» **INSTRUCTIONS TO FOLLOW**
In the essay below on Ethiopia's monetary split with Eritrea, render this sentence in Spanish: "Monetary arrangements are political arrangements, and when they break down, the breakdown can drive consequences far beyond the realm of finance — up to and including organised violence."

Editorial perspective · Part 10 of 28
The Birr and the Pretence of Knowledge · III — The EPRDF and the developmental state
The Eritrea Monetary Divorce of 1997 and the War It Helped Cause
On 6 May 1998, Eritrean mechanised units crossed into Ethiopian-administered territory near the town of Badme. On 13 May, Ethiopian Prime Minister Meles Zenawi declared a state of total war.
An argument by Zef Telahun
This is an editorial perspective — signed opinion, not the site's neutral analysis. Factual claims are footnoted; the synthesis, emphasis, and judgement are the author's.
A border war with a monetary cause
On 6 May 1998, Eritrean mechanised units crossed into Ethiopian-administered territory near the town of Badme. On 13 May, Ethiopian Prime Minister Meles Zenawi declared a state of total war. By the time the conflict ended in June 2000, between 70,000 and 100,000 soldiers had been killed and 600,000 civilians displaced, in what observers described as the most intense fighting in Africa since the Second World War.1 The fighting was, in the standard telling, about a border — about the small town of Badme and the precise alignment of the colonial-era boundary that had separated Italian Eritrea from imperial Ethiopia.
This article argues that the border was the occasion of the war, not its cause, and that one of the principal underlying causes was a monetary dispute — the breakdown of negotiations over how Ethiopia and the newly independent Eritrea would conduct trade and settlement after Eritrea introduced its own currency in November 1997. The claim is not that money “caused” the war in some unicausal sense; the claim is that the monetary dispute was one of the proximate drivers of the deterioration in bilateral relations through late 1997 and early 1998, and that this monetary dispute deserves to be in the explanation rather than left out of it. Most accounts of the war either omit the monetary dimension entirely or treat it as a minor detail. This article makes the case that it is closer to a load-bearing piece of the story.
The broader point for this series is the one already foreshadowed in earlier articles: monetary policy is not a technical sideshow that operates separately from the rest of national life. Monetary arrangements are political arrangements, and when they break down, the breakdown can drive consequences far beyond the realm of finance — up to and including organised violence. The Ethio-Eritrean War is the clearest case in modern African history of a monetary dispute contributing to a major interstate conflict. It belongs in a Ethiopian monetary history.

» **MATERIAL PROVIDED**
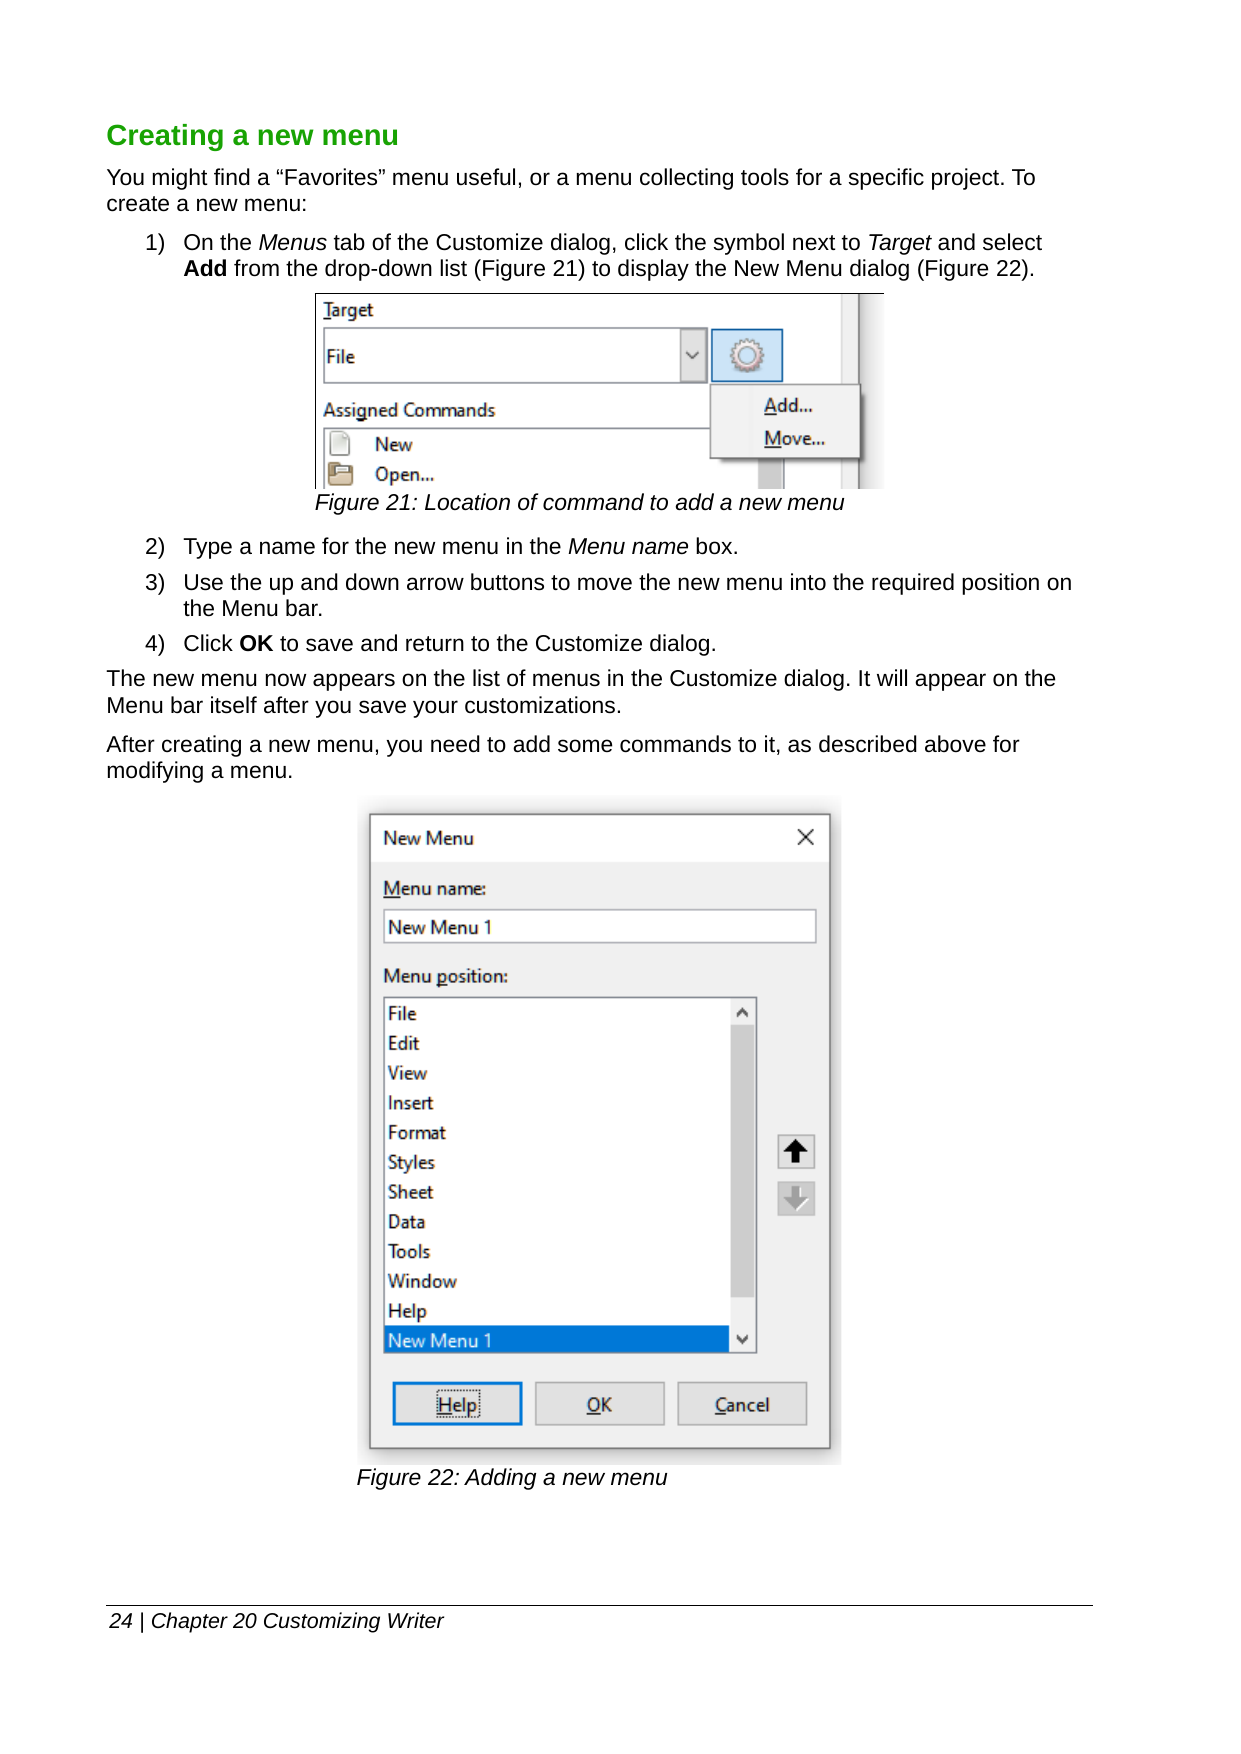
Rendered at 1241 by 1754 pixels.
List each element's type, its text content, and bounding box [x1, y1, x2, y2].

» **TASK SOLUTION**
Los acuerdos monetarios son acuerdos políticos y, cuando se rompen, esa ruptura puede desencadenar consecuencias que van mucho más allá del ámbito de las finanzas, hasta llegar incluso a la violencia organizada.